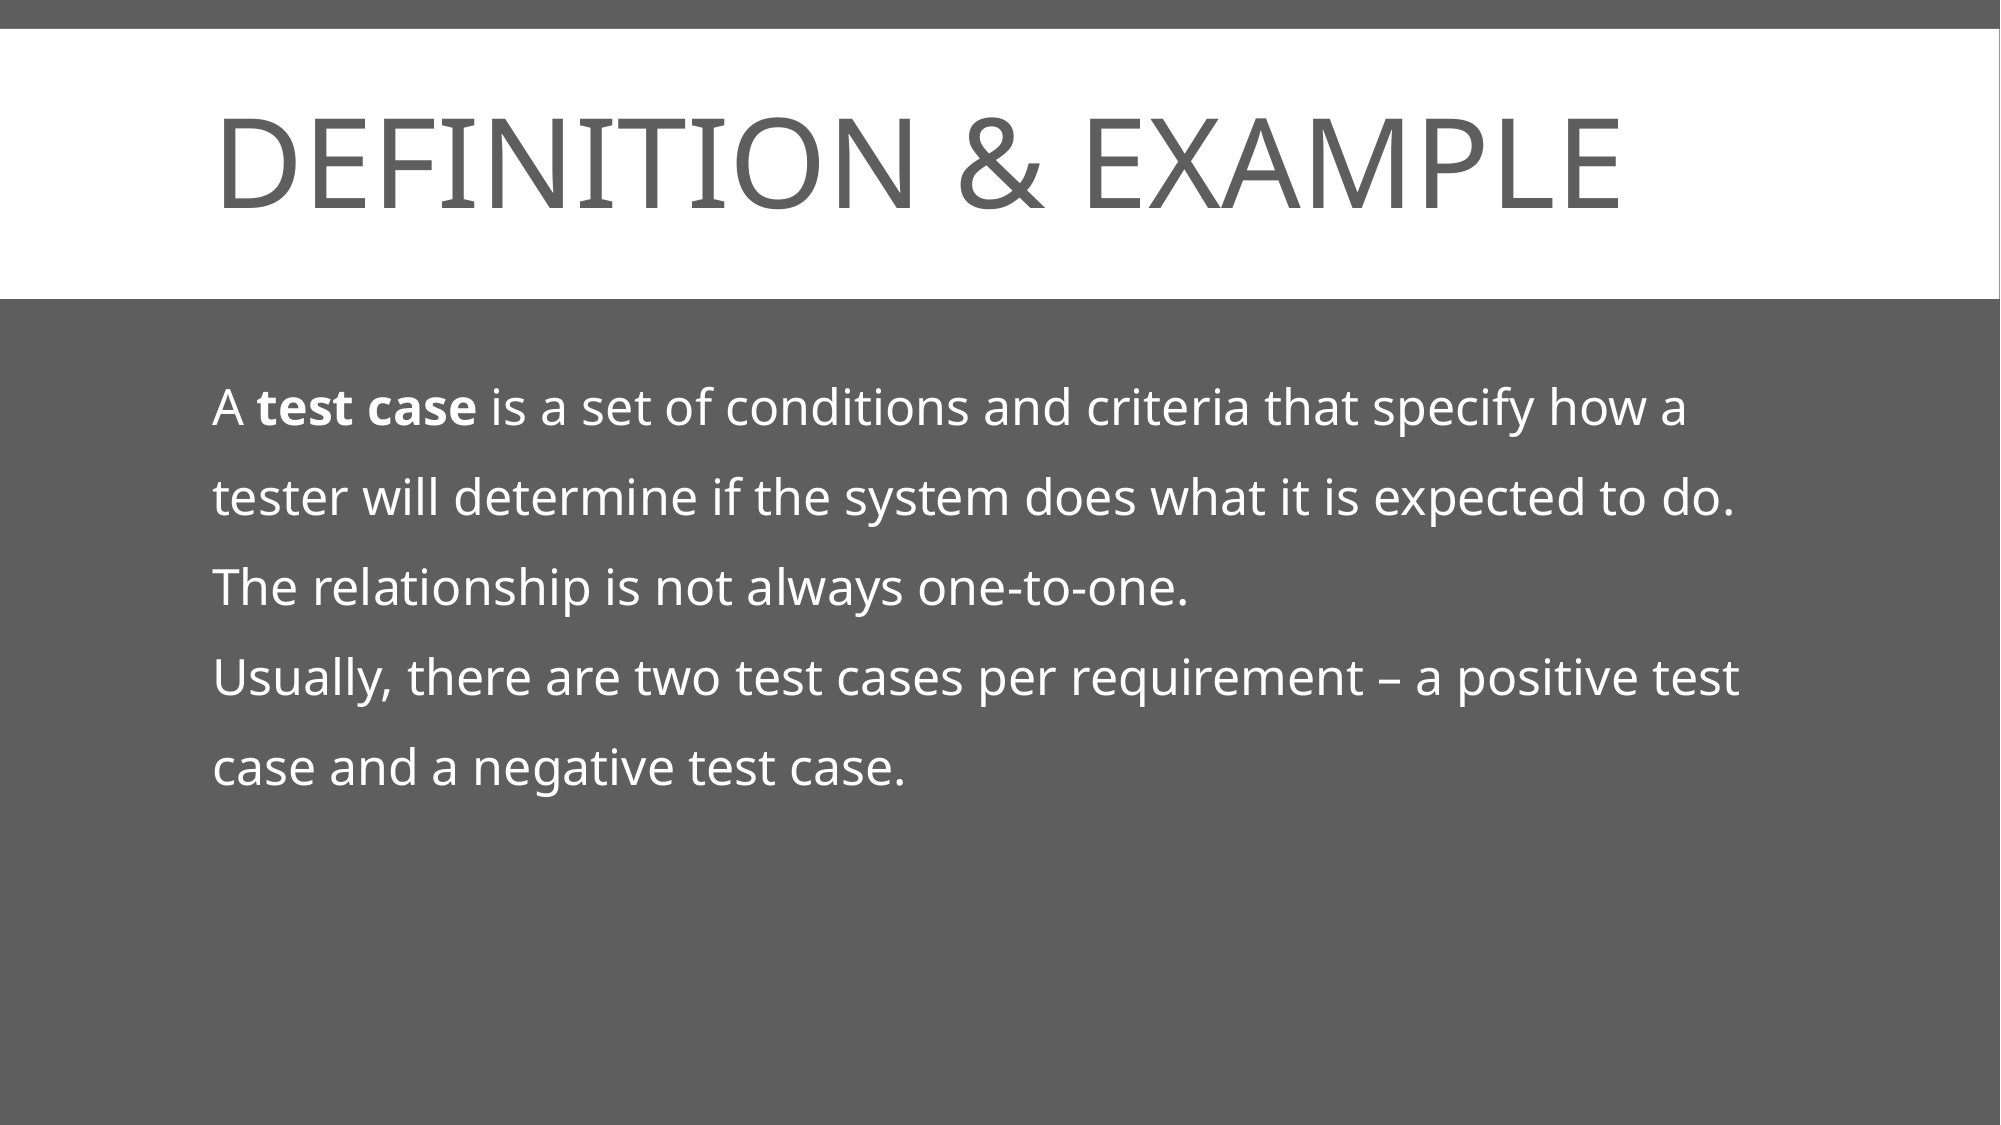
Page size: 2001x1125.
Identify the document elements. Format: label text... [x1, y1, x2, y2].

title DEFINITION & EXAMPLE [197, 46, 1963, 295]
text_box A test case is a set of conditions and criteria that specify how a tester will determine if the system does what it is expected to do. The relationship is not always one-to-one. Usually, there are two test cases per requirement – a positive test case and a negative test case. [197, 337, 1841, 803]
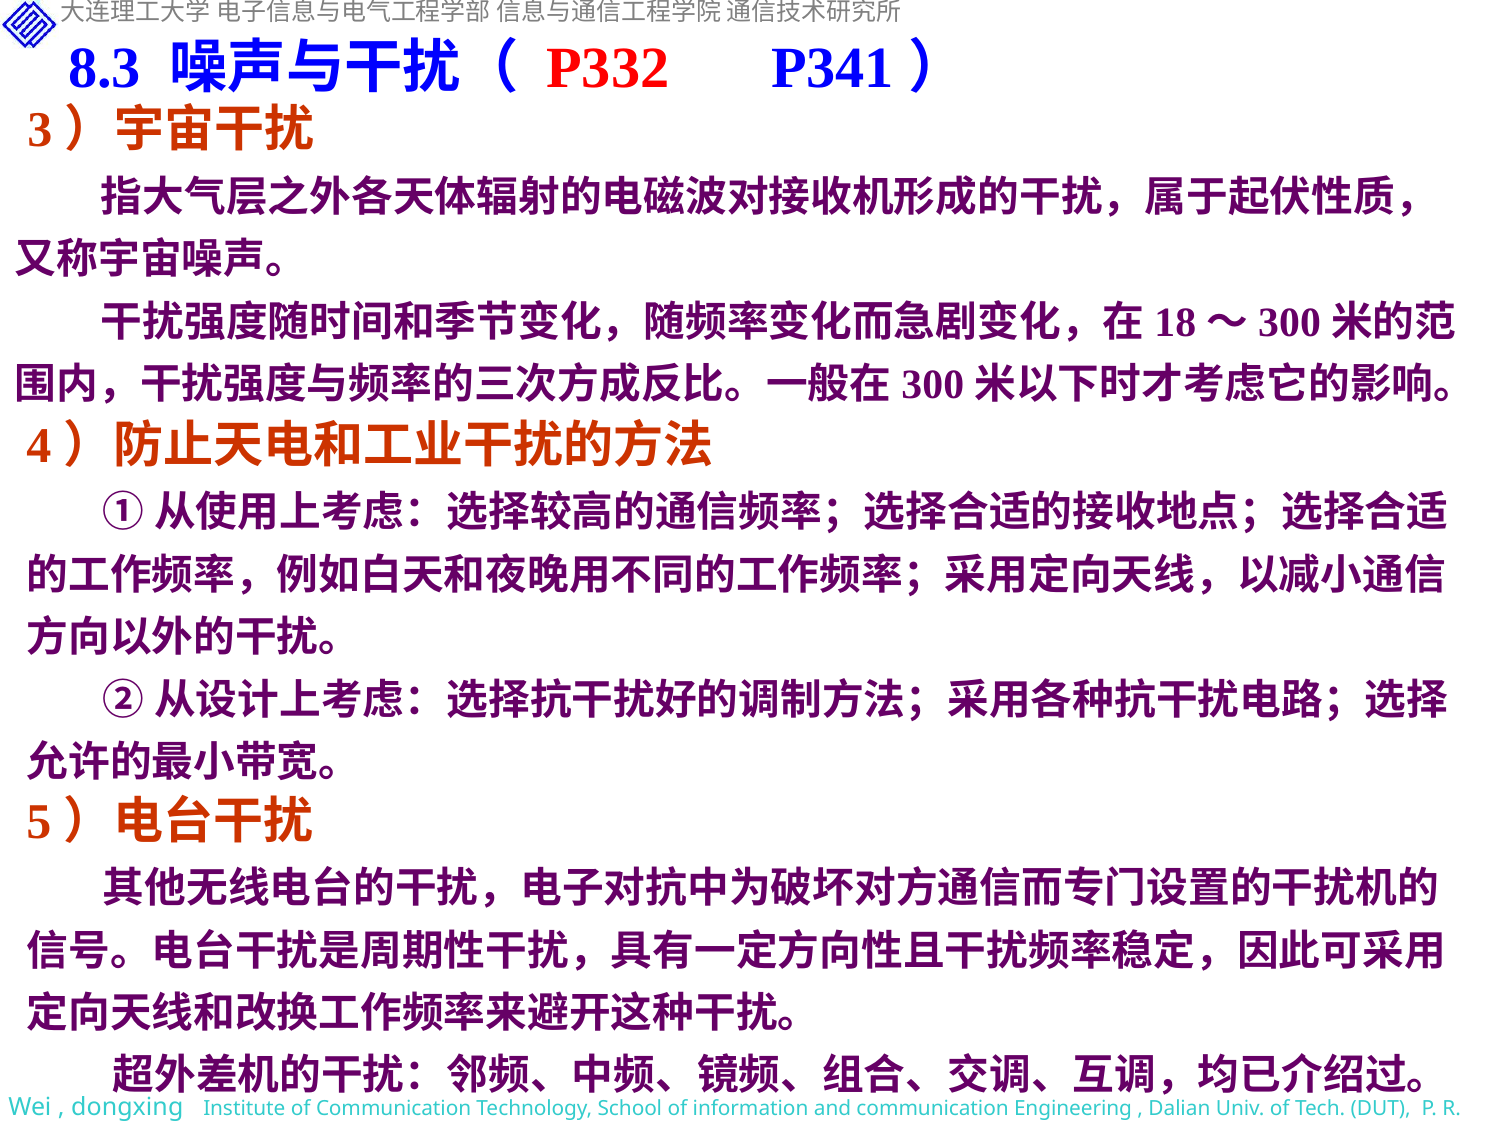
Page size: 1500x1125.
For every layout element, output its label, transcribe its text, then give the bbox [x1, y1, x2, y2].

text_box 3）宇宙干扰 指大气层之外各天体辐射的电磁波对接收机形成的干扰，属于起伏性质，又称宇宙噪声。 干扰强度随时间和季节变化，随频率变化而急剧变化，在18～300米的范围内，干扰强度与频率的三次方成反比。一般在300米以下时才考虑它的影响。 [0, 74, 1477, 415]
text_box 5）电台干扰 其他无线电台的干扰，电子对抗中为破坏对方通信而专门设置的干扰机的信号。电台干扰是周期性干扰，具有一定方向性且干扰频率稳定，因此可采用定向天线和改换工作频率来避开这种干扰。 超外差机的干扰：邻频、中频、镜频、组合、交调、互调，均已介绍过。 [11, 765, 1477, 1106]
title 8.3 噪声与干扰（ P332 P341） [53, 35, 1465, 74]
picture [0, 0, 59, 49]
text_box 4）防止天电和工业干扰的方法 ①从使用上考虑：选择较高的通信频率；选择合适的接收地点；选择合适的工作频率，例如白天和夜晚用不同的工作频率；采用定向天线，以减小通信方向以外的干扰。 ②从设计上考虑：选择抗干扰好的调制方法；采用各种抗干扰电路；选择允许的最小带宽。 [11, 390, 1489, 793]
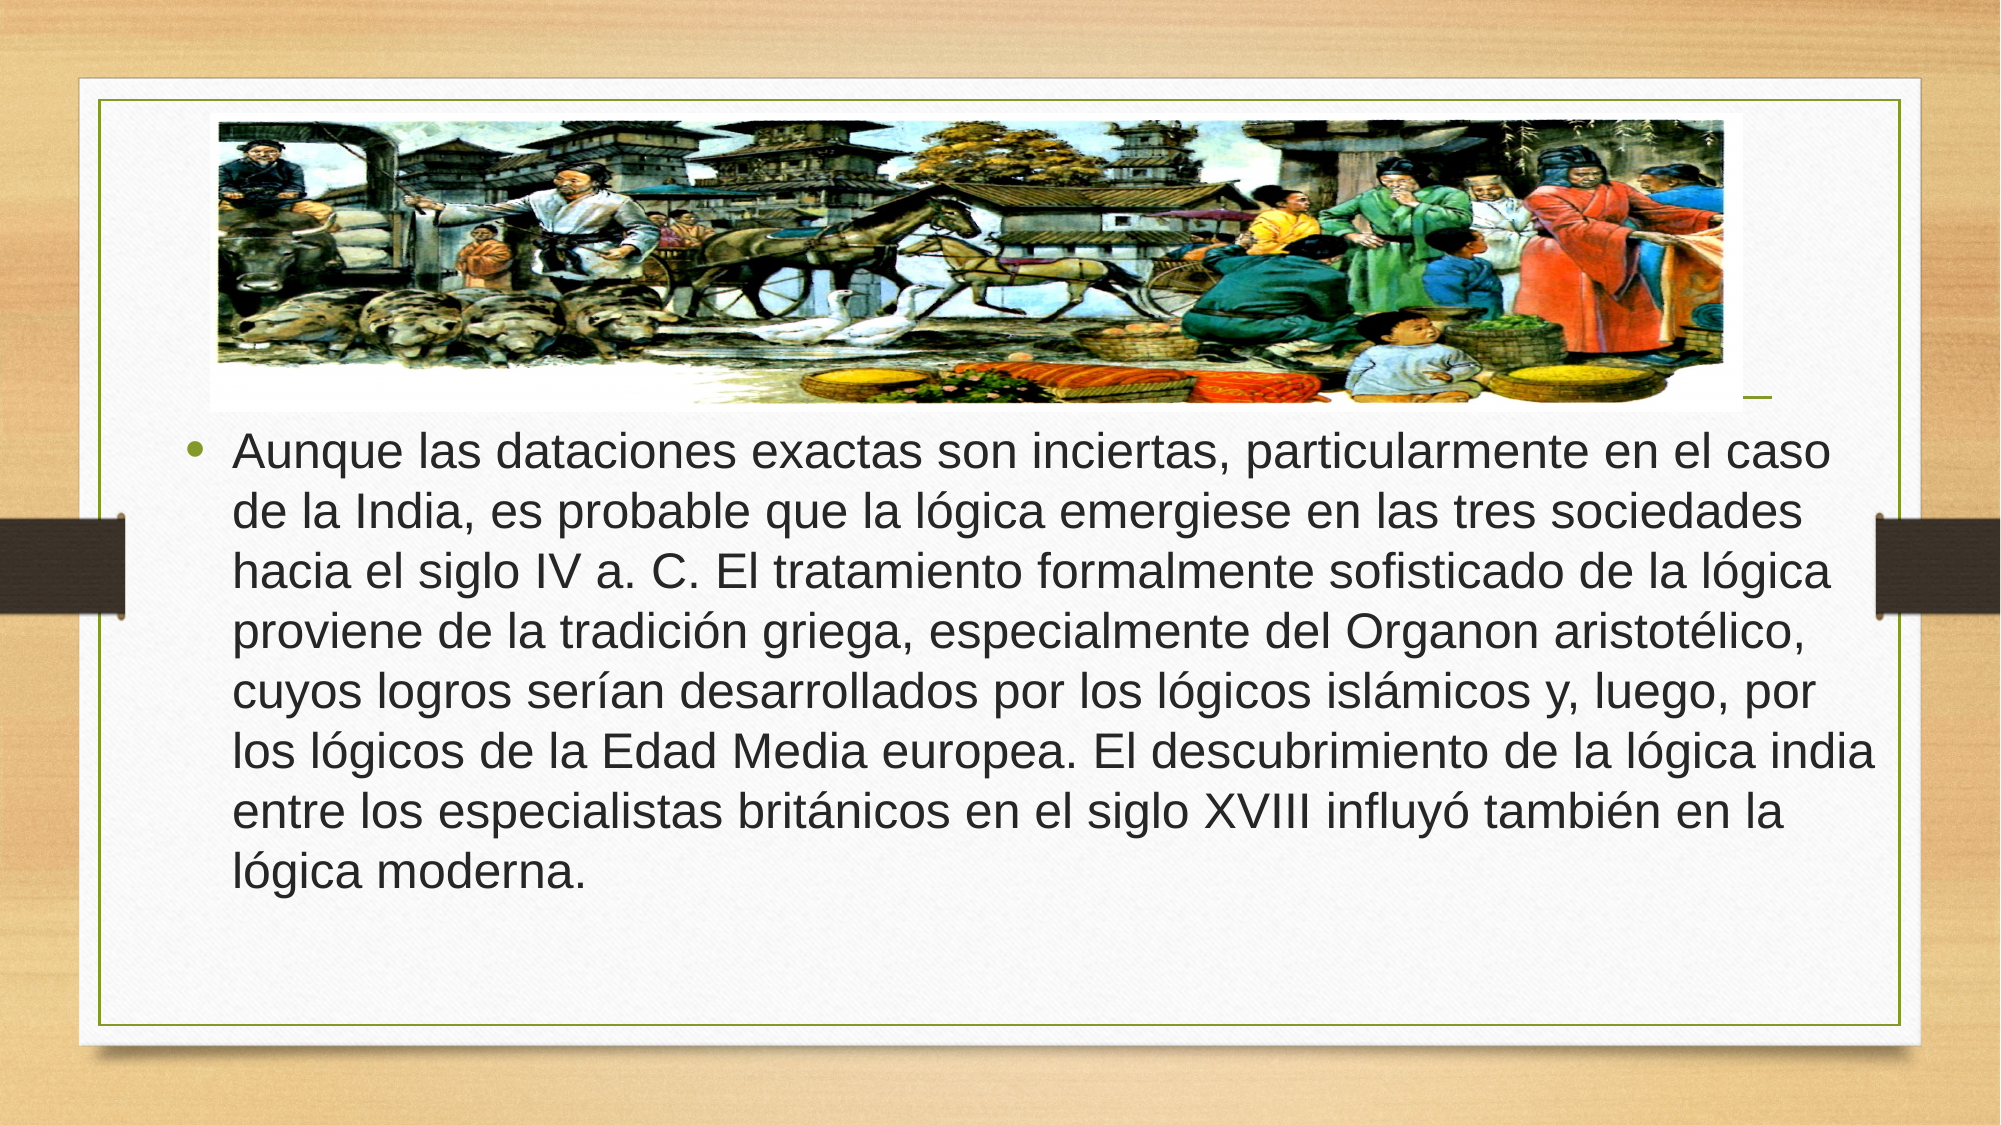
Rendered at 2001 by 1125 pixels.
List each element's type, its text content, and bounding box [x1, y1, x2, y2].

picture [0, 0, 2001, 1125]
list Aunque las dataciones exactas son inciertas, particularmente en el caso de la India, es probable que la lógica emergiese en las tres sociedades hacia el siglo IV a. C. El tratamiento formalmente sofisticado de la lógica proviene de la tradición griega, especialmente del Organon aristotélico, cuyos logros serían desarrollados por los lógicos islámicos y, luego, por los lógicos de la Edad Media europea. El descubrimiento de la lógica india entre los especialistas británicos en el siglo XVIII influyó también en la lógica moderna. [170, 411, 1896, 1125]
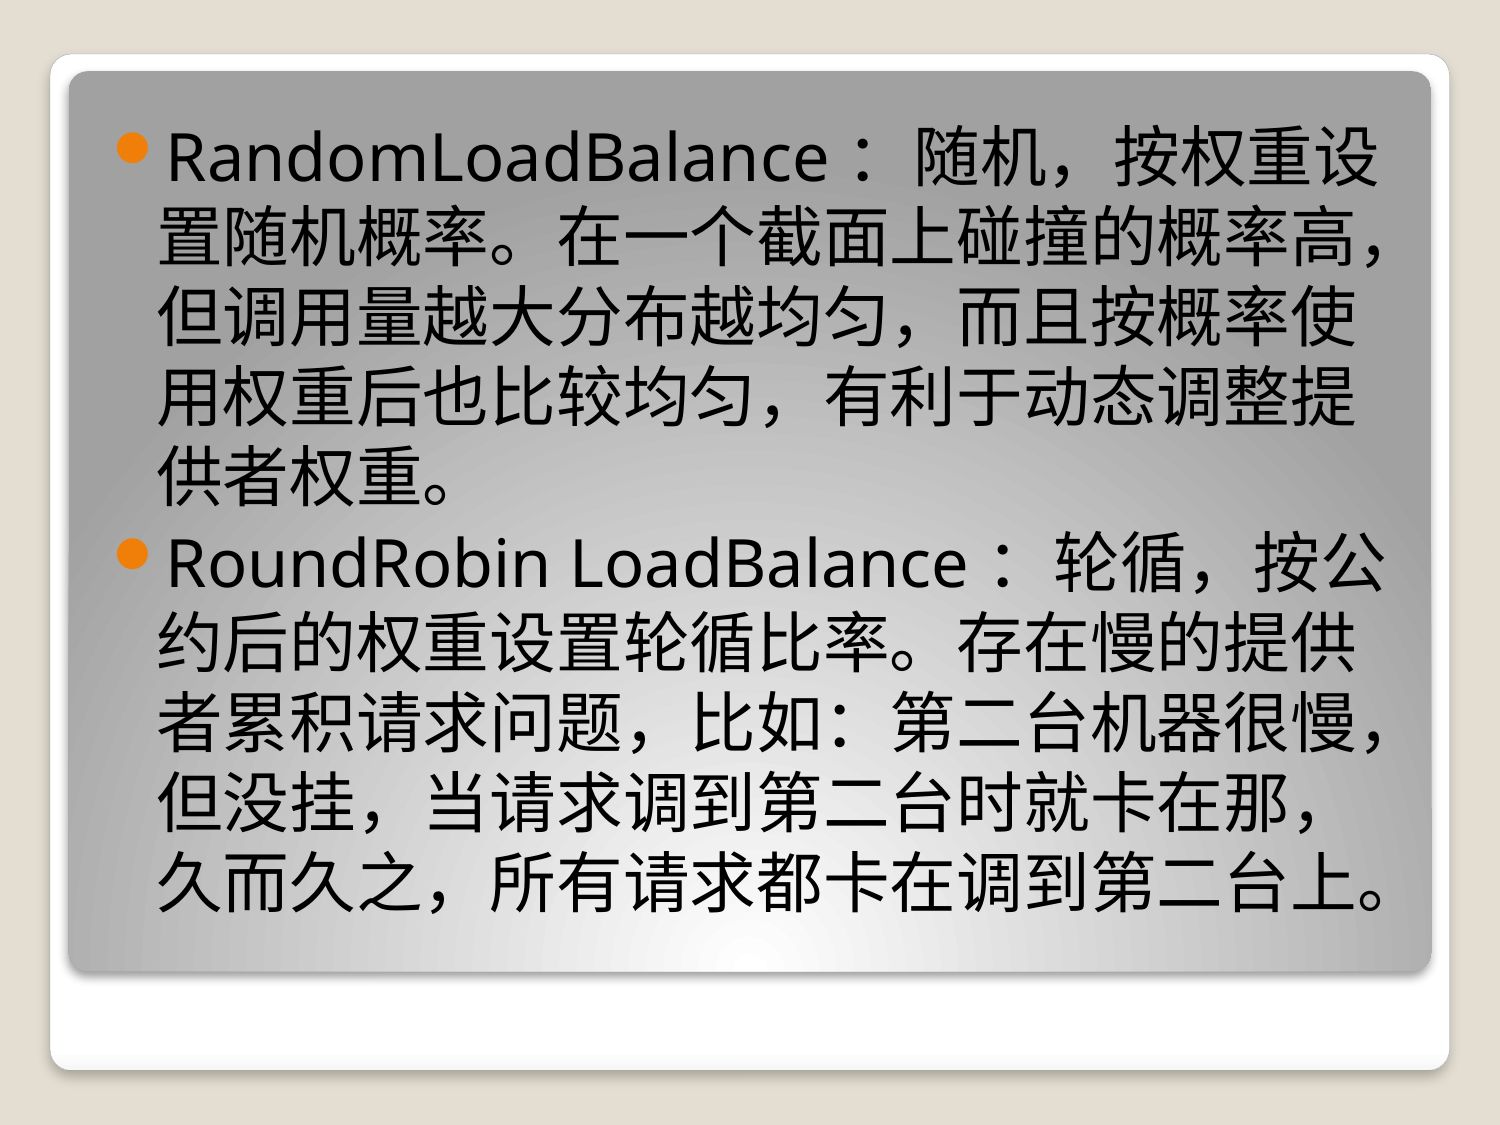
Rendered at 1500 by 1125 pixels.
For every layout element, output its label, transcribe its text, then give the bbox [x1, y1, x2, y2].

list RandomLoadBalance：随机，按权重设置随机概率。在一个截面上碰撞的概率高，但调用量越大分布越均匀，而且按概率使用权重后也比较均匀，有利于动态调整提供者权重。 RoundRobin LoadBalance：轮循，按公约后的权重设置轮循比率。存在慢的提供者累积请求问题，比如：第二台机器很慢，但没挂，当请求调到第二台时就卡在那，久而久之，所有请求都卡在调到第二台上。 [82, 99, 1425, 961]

───

WHAT IS NEEDED >> For each line of the data that includes the word "Page", return a copy of it.

WRITTEN REPLY >>
Page size: 2001x1125.
Page size: 1500x1125.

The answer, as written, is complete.